Faith’s jaw tightened and her doe eyes blazed with fire. “Stupid fucking vampires just had
to go legal on us. Five years ago- bam! Hundreds of slayers are popping up. Suddenly the Vampire Council realizes they are screwed and that no amount of creepy mind powers can save them from our army. Presto! They avert all of our plans by ‘coming out of the coffin’, feigning personhood, and are made legal in the U.S. Then all of a sudden *we* are the bad guys, along with Humans First, because we kill vampires and are suddenly proclaimed ‘terrorists’.” Her voice shook with pent-up anger; the kind of anger that ate away at your body because there was nothing you could do to change the situation. Except kill more vampires, of course.
Her eyes flashed as she took in the memories of the previous years, but Buffy sat serenely on her cushion. In her time Buffy had met some vamps and demons who weren’t exactly bad guys. She got that it’s wrong to hunt down innocents because the world is grayer than black and white. But for the vamps to go public had been wholly unexpected. Everyone at the Watchers Council was shocked by the bold gamble.
But the gamble had paid off. Few slayers lived in the countries where vampires were recognized as legal citizens, such as the United States, Canada (it’s like they are required to love everyone or something), Australia, and the Scandinavians (seriously. Do they hate anybody?). Legislation was still going through Britain’s parliament but luckily the Watchers Council held considerable sway so Buffy doubted it would succeed. In those countries slayers who were charged with killing a vampire were charged with murder, terrorism, etc- SO not fair. Hence, Buffy and the gang stayed where they were wanted and, sadly, not where they were always needed.
Nodding at Faith’s remarks, Buffy said, “I know Faith, I know. It is BS. I can’t wait until they realize what they’ve done, making them legal. I mean, I don’t want innocent people to get hurt but look,” she gestured to the TV across the hall, “it’s already happening. We need to be back there.”

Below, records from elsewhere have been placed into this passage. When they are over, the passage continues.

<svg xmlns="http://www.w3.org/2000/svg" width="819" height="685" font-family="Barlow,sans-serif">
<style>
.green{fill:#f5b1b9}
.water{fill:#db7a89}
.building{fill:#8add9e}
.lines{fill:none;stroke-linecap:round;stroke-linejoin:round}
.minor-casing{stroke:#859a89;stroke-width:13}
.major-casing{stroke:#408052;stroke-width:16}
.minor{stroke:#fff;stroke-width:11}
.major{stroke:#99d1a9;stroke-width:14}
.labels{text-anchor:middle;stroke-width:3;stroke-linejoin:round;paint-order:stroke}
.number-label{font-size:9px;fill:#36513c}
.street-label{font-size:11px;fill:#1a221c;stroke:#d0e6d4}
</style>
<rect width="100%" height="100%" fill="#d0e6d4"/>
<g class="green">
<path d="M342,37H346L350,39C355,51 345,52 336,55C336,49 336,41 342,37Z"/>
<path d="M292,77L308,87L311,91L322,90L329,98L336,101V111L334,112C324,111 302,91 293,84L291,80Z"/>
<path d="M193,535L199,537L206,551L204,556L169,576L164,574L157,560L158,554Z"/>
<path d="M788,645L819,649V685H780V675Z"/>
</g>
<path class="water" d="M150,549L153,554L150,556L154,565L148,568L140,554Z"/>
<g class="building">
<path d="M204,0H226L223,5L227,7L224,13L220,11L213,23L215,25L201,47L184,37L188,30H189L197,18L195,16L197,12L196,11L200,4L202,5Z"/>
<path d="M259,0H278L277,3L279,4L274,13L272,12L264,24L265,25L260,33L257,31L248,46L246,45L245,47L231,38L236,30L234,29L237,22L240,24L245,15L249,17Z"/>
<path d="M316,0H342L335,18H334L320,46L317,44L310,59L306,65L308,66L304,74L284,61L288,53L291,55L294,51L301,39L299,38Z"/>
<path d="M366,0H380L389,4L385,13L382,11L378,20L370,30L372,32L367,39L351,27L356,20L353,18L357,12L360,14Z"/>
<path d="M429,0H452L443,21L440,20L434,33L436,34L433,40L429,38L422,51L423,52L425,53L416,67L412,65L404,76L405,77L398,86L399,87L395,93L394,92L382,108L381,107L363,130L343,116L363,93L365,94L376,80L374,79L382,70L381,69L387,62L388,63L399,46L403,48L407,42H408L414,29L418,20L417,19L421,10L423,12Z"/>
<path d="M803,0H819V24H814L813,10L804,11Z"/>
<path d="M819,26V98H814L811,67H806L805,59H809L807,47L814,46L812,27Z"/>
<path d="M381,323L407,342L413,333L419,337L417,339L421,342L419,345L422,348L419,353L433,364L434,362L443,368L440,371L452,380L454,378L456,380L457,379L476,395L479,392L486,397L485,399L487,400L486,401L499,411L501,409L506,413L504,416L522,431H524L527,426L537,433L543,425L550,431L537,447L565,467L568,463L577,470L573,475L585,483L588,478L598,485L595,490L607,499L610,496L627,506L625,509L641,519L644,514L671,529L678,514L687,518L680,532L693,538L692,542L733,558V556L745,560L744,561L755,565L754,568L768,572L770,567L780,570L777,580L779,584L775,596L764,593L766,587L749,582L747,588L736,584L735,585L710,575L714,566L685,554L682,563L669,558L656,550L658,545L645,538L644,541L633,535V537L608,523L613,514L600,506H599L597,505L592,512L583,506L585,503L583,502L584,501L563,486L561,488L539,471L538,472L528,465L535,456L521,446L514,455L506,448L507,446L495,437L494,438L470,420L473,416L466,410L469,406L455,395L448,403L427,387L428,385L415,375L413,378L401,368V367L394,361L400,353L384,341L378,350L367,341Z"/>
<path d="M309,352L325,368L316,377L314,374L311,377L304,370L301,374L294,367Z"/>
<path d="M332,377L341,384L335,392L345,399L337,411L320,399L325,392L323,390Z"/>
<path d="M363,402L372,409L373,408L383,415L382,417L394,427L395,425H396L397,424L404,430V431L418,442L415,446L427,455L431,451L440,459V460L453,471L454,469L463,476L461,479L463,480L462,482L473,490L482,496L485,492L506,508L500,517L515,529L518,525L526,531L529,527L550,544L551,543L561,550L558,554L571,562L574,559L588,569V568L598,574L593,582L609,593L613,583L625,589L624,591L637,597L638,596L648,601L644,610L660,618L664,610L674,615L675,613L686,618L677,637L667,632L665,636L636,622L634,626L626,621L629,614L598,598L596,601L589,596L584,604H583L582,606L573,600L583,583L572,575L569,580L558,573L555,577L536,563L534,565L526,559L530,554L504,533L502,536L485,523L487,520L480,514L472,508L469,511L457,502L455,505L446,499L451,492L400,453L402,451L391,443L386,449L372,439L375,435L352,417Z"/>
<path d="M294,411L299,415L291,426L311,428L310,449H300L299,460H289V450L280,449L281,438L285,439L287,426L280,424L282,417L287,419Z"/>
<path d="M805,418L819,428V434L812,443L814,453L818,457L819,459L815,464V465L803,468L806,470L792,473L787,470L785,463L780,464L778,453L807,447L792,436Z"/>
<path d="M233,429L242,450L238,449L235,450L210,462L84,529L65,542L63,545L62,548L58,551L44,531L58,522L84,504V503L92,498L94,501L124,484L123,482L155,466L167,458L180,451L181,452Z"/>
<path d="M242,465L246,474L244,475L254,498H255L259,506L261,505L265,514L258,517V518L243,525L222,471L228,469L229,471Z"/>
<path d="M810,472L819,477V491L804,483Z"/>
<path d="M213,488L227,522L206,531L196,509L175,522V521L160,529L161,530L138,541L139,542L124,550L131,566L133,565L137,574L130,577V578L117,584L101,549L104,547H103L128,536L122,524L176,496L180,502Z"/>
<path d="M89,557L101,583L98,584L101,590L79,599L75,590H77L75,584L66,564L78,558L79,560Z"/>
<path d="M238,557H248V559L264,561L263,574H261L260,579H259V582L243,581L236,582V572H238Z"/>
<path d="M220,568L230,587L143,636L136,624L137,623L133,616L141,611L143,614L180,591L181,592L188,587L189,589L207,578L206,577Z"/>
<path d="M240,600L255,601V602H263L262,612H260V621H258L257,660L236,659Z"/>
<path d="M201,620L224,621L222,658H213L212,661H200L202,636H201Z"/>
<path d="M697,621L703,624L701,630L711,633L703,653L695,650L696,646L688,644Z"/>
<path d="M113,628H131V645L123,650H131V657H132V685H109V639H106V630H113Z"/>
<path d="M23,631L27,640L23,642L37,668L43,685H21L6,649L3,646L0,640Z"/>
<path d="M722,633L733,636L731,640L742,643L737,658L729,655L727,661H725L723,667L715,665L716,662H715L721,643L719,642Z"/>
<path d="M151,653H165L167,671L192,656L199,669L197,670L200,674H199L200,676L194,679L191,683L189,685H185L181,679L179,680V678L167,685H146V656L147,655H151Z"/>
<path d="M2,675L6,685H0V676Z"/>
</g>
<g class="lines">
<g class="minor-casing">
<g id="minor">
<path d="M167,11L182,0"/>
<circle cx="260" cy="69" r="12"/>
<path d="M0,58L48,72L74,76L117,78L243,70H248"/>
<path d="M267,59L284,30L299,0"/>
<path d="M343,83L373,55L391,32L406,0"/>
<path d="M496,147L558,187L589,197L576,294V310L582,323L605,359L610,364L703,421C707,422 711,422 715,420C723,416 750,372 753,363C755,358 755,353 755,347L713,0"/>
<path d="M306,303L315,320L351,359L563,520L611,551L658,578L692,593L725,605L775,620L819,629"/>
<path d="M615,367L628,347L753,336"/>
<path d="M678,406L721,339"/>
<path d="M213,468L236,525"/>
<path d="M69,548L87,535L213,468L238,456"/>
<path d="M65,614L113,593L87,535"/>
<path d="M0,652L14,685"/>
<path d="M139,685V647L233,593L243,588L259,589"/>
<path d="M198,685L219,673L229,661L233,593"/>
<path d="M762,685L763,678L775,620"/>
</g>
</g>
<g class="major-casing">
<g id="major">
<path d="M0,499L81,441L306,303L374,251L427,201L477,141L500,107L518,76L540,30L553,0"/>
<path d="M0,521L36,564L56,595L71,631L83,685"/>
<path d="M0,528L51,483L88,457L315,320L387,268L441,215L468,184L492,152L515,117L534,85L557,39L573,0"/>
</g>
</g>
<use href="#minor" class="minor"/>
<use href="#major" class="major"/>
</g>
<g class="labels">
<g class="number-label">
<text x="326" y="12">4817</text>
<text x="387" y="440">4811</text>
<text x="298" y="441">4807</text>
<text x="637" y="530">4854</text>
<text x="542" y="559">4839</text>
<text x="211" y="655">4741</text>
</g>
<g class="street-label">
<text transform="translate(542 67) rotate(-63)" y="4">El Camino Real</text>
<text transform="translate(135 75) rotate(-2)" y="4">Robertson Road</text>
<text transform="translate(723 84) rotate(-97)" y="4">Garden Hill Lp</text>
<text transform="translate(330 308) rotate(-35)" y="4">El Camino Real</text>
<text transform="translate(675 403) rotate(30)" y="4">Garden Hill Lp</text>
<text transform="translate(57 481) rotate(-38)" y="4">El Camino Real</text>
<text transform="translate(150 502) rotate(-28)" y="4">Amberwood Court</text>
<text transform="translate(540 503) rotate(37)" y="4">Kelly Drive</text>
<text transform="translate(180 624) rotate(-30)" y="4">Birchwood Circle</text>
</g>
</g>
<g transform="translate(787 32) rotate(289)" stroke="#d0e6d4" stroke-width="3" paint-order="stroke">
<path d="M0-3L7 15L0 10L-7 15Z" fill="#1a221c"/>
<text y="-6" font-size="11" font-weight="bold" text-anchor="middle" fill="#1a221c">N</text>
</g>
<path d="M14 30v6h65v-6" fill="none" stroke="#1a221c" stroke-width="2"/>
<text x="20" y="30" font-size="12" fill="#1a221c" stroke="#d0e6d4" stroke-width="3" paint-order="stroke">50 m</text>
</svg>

“Yeah, for real.” Lazily grabbing the remote Faith turned on the TV and flipped to the news station.
The reporter was discussing the breaking news of the night that Buffy had explained to Faith. He was discussing the murders committed by a crazed vampire named Vittorio and the outcome of the event. “We have it on good authority that US Marshal Anita Blake was responsible for the kill, assisted by deputized weretigers, in Las Vegas. Marshal Blake has the highest number of vampire kills in the United States and is nicknamed the ‘Executioner’ for that purpose.
"Interestingly enough,” here the reporter raised his eyebrow slightly, “she is also the Human Servant and Girlfriend of the St. Louis Master of the City, Jean-Claude.”
The screen showed video footage of Anita Blake wearing a skimpy black dress and killer heels walking arm in arm with Jean-Claude, who had cascading ringlets of black hair covering his frilly dress shirt. Behind the two lovers were presumed bodyguards dressed in black.
Buffy’s eyes widened in surprise. This was not the news footage she had seen earlier. She continued watching until the ended the video clip and then turned to a wide-eyed Faith.
“Did you see?”
Faith nodded tersely. “I saw.”
Buffy stood up and straightened her crinkled shirt. “Looks like I’m going to St. Louis.”
Taking a deep breath, Faith answered. “Looks like.” She called after Buffy, who had started walking back to her room. “Don’t forget an umbrella!”